━━━━━ TEXTO PARA LEER

La crónica de un retiro, Juan González Febles

Desde la siempre fraterna MartiNoticias, nos llega con la autoría de Armando de Armas, su trabajo titulado: “Fernández Mell: embajador de Cuba, alcalde de La Habana y jubilado en Galicia”.

Se trata de la crónica del retiro de uno de los más fieles y eximios servidores del líder histórico del desastre nacional cubano y culpable en jefe, de todo lo peor Cuba adentro: Fidel Castro.

A algunos que leyeron la entrega de Armando de Armas les cuesta trabajo entender cómo es posible que Oscar Fernández Mell, que estuvo con Fidel Castro en la Sierra Maestra durante la “guerra” manigüera contra Fulgencio Batista, que fue amigo íntimo del Che Guevara, la fría y eficiente máquina de matar, general, jefe médico y un muy alto funcionario en las Fuerzas Armadas Revolucionarias, embajador en Inglaterra y Finlandia, alcalde durante más de diez años de La Habana, ahora vive ausente de la “gloria en que han vivido”, en la Galicia de nuestra desgracia y sus ancestros.

Lo más coherente es que hubiera permanecido por acá, en el infierno que contribuyó a crear. ¿Qué hace tan lejos?

━━━━━━━━━━
━━━━━ DATOS GUARDADOS

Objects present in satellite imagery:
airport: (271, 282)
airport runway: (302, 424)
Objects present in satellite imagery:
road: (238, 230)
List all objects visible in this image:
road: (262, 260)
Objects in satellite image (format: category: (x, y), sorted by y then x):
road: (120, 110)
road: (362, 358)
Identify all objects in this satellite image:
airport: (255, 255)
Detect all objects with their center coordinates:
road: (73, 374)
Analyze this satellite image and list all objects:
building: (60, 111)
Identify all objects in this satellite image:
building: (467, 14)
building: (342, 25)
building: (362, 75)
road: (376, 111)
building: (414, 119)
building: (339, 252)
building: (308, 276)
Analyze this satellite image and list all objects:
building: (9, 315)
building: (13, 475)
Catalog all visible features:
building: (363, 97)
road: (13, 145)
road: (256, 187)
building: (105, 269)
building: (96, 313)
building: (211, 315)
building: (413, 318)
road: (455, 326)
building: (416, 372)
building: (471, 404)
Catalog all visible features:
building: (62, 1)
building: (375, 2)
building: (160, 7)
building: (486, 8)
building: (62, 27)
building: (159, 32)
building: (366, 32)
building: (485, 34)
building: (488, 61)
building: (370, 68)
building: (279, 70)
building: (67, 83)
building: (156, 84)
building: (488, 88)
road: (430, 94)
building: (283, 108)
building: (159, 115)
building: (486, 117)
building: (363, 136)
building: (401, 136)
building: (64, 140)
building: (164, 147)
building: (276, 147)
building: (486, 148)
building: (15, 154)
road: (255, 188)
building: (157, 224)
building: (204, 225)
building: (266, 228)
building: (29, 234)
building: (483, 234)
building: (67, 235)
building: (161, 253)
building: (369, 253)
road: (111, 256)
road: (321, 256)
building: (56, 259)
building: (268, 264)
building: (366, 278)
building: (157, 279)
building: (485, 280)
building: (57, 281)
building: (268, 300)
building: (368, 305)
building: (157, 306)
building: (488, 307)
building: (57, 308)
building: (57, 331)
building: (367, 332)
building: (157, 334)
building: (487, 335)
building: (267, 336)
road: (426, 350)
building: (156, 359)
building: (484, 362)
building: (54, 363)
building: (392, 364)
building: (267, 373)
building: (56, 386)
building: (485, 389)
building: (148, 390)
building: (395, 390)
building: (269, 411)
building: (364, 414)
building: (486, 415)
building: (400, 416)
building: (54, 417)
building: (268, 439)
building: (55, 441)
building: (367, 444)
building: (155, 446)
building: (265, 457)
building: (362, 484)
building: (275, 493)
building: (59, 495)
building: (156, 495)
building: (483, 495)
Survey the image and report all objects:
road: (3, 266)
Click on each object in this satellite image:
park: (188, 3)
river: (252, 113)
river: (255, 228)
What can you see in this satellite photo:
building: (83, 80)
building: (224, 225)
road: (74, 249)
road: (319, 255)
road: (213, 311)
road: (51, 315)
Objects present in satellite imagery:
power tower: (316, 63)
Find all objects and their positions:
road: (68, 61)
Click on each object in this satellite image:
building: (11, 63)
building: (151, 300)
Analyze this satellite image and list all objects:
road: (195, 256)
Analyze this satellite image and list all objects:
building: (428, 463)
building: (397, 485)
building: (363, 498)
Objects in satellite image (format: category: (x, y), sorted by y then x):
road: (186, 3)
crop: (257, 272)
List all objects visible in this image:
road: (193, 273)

━━━━━━━━━━

LO QUE SE PIDE:
Copia completa la crónica sobre el retiro de Fernández Mell, palabra por palabra y sin cambiar nada.

TU SOLUCIÓN:
La crónica de un retiro, Juan González Febles

Desde la siempre fraterna MartiNoticias, nos llega con la autoría de Armando de Armas, su trabajo titulado: “Fernández Mell: embajador de Cuba, alcalde de La Habana y jubilado en Galicia”.

Se trata de la crónica del retiro de uno de los más fieles y eximios servidores del líder histórico del desastre nacional cubano y culpable en jefe, de todo lo peor Cuba adentro: Fidel Castro.

A algunos que leyeron la entrega de Armando de Armas les cuesta trabajo entender cómo es posible que Oscar Fernández Mell, que estuvo con Fidel Castro en la Sierra Maestra durante la “guerra” manigüera contra Fulgencio Batista, que fue amigo íntimo del Che Guevara, la fría y eficiente máquina de matar, general, jefe médico y un muy alto funcionario en las Fuerzas Armadas Revolucionarias, embajador en Inglaterra y Finlandia, alcalde durante más de diez años de La Habana, ahora vive ausente de la “gloria en que han vivido”, en la Galicia de nuestra desgracia y sus ancestros.

Lo más coherente es que hubiera permanecido por acá, en el infierno que contribuyó a crear. ¿Qué hace tan lejos?